- WHAT IS ASKED -
**a)** Please extract everything in the essay on round dancing from "In this state" down to "point of view.".
**b)** Decide whether each statement below agrees with the essay on round dancing, and answer yes or no, quoting the words of the essay that settle it.
(i) The writer knows from personal observation that these conflicts occur in some dioceses west of the Alleghenies.
(ii) P. Lehmkuhl condemns round dances as a class.
(iii) The writer has met with many cases of grave sins arising from round dancing.
**c)** Which four dances does the essay on round dancing name where the attitude of the partners is not necessarily improper?

- PAGE EXCERPT -

============================================================

[540] Everyone knows that there is an endless amount of trouble and friction between ecclesiastical authorities and pleasure-loving youth on the subject of round dancing. Pastors fret and fume; a few conscientious young people abstain, but chafe under the restriction, while the great majority continue at every opportunity to dance, all ecclesiastical interdicts and denunciations to the contrary notwithstanding.
In this state of affairs conscience suffers, of course, and not a few remain away from the Sacraments and from the practice of their faith, owing either to the severity of confessors, or the belief that the waltz and practical Catholicity are absolutely incompatible. That this is a fact in some dioceses, west of the Alleghenies, the writer knows from personal observation; that the same conditions prevail generally over the United States, with local variations here and there, I have good reason to believe. The question arises: Are not many of these disagreeable and widespread conflicts between pastors and people unnecessary? Do not these frequent discords between conscience and conduct arise from the fact that the former is false, inasmuch as it is burdened with an erroneous conviction? Let us examine the status of round dancing from a moral and then from a canonical point of view.
It is understood, of course, that dancing, in se [i.e. in itself], is an indifferent act and does not fall under any ethical censure. But the danger accompanying it, the manner in which it is conducted, the attitudes, company, place and times of this amusement may render it culpable. It cannot be said that the attitude of the partners in a waltz, polka, schottische or two-step is necessarily improper, since round dancing may be carried on with a decorum and modesty which are above the reproach of anyone except a prude.
Moralists generally are of this opinion: "Secluso semper casu specialis prohibitionis, malitia harum chorearum non consistit nisi in periculo, quod est essentialiter relativum" (Sabetti). "Choreae istae, licet in genere, non tamen semper [541] et in omni casu seu inter cujuslibet generis personas sunt inhonestae, idque eadem presertim de causa quod non omnes in saltando adhibent amplexus adeo pressos, illamque pectoris et faciei propinquitatem adeo indecoram quae communiter adhiberi solent; possunt enim choreae illae fieri, etsi amplexibus aliqua distantia servetur" (Konings). The German theologian P. Lehmkuhl, living in the home of the waltz, and where dances are almost exclusively round, passes over the whole subject very briefly, and does not undertake to condemn or deprecate round dances as a class.
Even if we concede that the generality of dancers transgress propriety in their manner of waltzing, no sweeping condemnation sub gravi can be leveled against it on this ground. The question then turns upon the degree of culpability of these tactus minus honesti, which as every moralist teaches, are not always a grave peccatum. Let confessors consult their own experience in this regard. How often do cases of grave sins contra sextum come under their notice as involved in or arising from round dancing? The writer has met with but few. Many lesser, indeliberate sins of voluptuousness may indeed be due to the dancing floor, but the commonness of this form of amusement, the whirl and excitement of the ball room, and often the preoccupation of keeping correct step, in the large majority of cases prevent any serious infraction of the precept of chastity.

============================================================

- SUPPLIED RECORDS -

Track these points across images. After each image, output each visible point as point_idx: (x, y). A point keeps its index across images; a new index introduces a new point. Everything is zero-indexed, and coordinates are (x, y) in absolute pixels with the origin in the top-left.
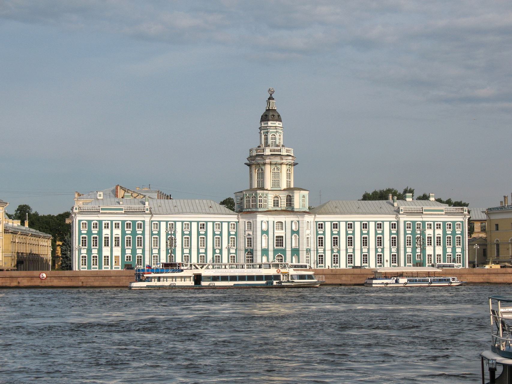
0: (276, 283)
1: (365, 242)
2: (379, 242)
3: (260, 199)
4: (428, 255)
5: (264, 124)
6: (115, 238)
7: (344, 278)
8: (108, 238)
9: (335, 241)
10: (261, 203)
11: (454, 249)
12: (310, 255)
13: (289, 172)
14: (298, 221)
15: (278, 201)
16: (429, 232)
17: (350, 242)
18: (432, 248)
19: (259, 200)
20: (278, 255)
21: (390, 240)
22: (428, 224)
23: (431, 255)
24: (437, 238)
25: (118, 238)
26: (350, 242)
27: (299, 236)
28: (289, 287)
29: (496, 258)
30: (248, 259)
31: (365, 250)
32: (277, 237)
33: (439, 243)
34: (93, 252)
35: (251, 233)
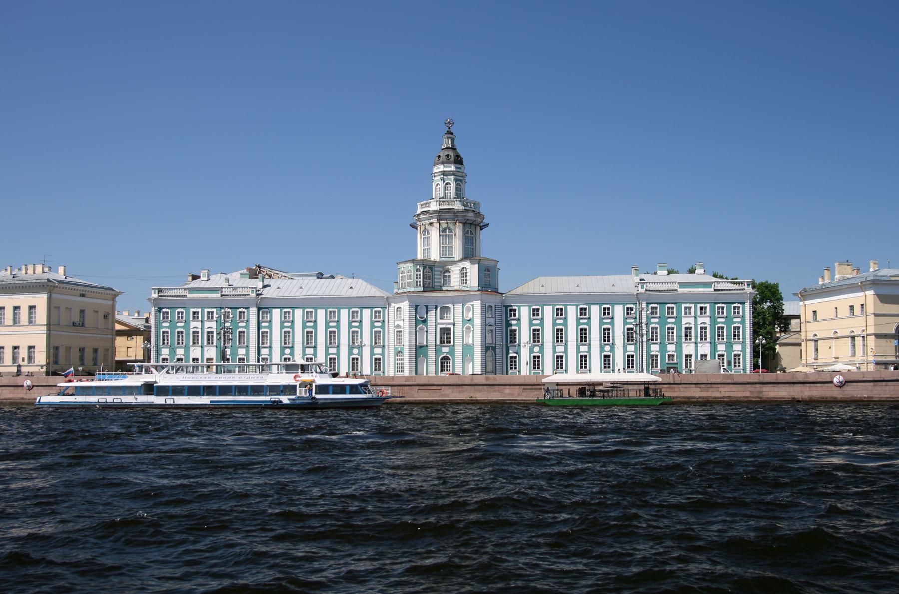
0: (289, 399)
1: (583, 335)
2: (607, 335)
3: (418, 273)
4: (687, 356)
5: (436, 169)
6: (208, 332)
7: (508, 390)
8: (198, 332)
9: (536, 335)
10: (418, 280)
11: (729, 346)
12: (496, 356)
13: (469, 235)
14: (473, 305)
15: (449, 276)
16: (687, 321)
17: (560, 336)
18: (693, 345)
19: (417, 275)
20: (444, 357)
21: (624, 333)
22: (686, 308)
23: (690, 356)
24: (701, 328)
25: (212, 332)
26: (560, 336)
27: (473, 328)
28: (468, 404)
29: (813, 361)
30: (398, 362)
31: (584, 349)
32: (440, 329)
33: (703, 338)
34: (178, 353)
35: (401, 323)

============================================================

- TASK RESULTS -
**a)**
In this state of affairs conscience suffers, of course, and not a few remain away from the Sacraments and from the practice of their faith, owing either to the severity of confessors, or the belief that the waltz and practical Catholicity are absolutely incompatible. That this is a fact in some dioceses, west of the Alleghenies, the writer knows from personal observation; that the same conditions prevail generally over the United States, with local variations here and there, I have good reason to believe. The question arises: Are not many of these disagreeable and widespread conflicts between pastors and people unnecessary? Do not these frequent discords between conscience and conduct arise from the fact that the former is false, inasmuch as it is burdened with an erroneous conviction? Let us examine the status of round dancing from a moral and then from a canonical point of view.

**b)**
(i) Yes: "That this is a fact in some dioceses, west of the Alleghenies, the writer knows from personal observation"
(ii) No: "does not undertake to condemn or deprecate round dances as a class."
(iii) No: "The writer has met with but few."

**c)** The waltz, polka, schottische and two-step.